Records shown:
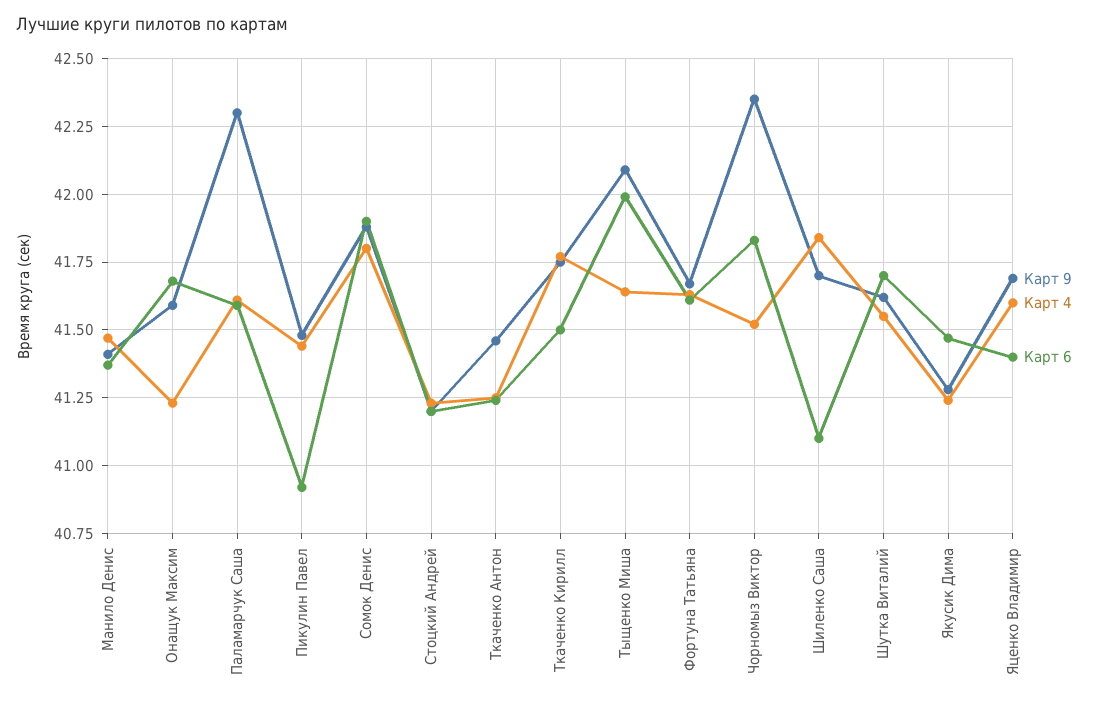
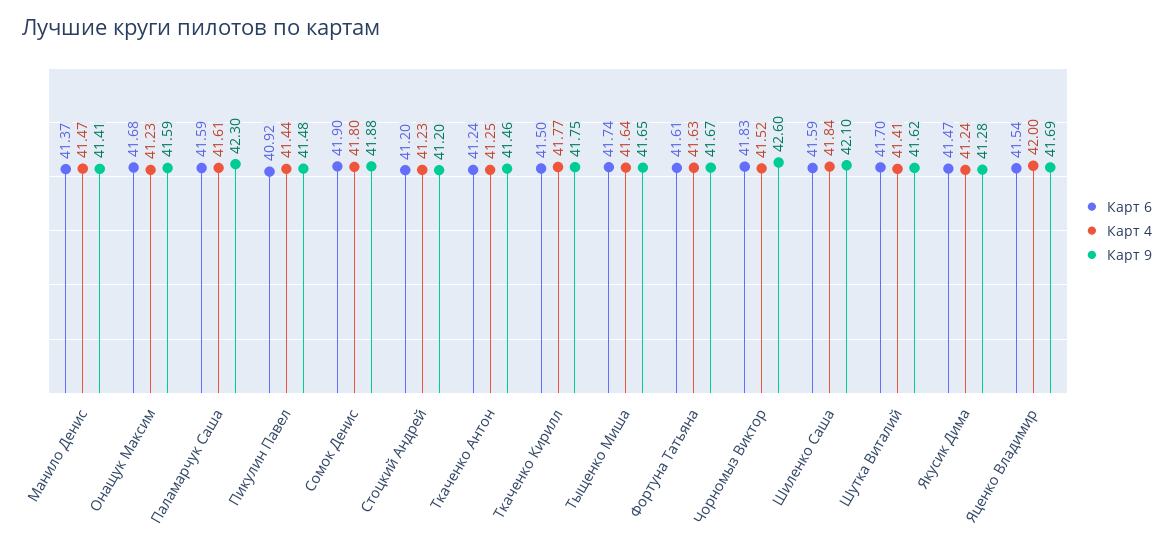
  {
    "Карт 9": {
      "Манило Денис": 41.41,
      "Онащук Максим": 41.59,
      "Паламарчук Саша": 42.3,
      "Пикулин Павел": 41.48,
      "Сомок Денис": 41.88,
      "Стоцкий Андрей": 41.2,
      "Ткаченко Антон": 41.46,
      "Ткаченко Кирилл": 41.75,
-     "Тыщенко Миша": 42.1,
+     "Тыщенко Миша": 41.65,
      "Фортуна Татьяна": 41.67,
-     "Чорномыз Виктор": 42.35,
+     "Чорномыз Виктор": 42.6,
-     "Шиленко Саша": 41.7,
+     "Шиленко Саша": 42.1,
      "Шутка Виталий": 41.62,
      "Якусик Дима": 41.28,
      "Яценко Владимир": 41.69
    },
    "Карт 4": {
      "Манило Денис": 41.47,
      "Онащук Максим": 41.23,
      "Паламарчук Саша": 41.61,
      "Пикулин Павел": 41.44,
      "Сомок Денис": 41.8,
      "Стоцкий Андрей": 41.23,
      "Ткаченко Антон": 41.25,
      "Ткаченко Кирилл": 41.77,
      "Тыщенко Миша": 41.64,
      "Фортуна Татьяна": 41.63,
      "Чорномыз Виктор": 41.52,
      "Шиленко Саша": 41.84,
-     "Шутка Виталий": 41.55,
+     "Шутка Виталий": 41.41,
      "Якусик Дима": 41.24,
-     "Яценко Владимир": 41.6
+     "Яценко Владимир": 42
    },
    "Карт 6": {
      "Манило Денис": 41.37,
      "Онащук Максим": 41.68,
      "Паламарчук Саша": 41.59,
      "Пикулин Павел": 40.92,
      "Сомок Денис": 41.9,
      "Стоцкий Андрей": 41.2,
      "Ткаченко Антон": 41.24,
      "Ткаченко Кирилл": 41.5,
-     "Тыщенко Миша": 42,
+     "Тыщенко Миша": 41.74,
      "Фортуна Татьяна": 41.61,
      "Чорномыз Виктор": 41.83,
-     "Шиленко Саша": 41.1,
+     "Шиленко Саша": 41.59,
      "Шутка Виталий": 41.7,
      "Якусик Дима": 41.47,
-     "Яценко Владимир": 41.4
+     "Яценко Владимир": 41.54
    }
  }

---

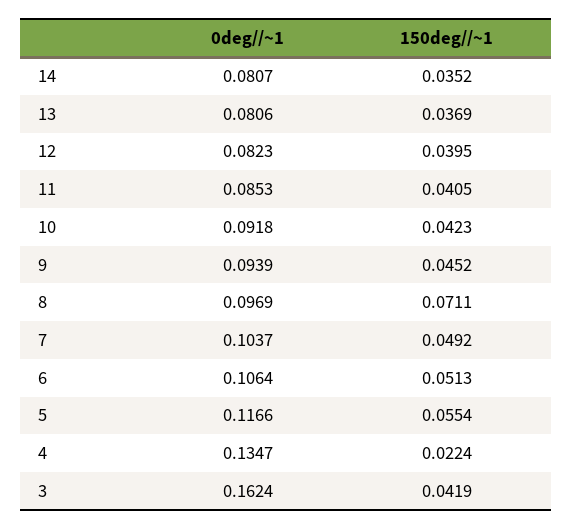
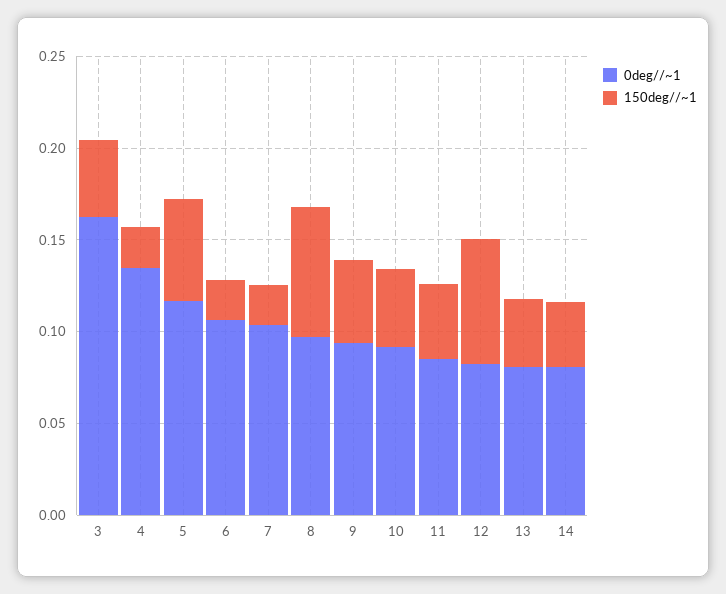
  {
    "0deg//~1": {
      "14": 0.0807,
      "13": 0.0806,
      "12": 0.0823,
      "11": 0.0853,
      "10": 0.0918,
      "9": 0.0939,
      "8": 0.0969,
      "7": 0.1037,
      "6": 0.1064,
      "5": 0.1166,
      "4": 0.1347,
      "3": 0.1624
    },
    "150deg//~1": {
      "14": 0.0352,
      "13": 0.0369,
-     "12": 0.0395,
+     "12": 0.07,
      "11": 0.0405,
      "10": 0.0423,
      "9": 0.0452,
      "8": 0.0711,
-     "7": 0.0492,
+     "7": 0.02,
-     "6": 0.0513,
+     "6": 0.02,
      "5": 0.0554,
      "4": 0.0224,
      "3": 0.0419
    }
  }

Aim of the exercise: Please filter the entries above down to the lines holding "Сомок" and copy them.

Exercise answer:
      "Сомок Денис": 41.88,
      "Сомок Денис": 41.8,
      "Сомок Денис": 41.9,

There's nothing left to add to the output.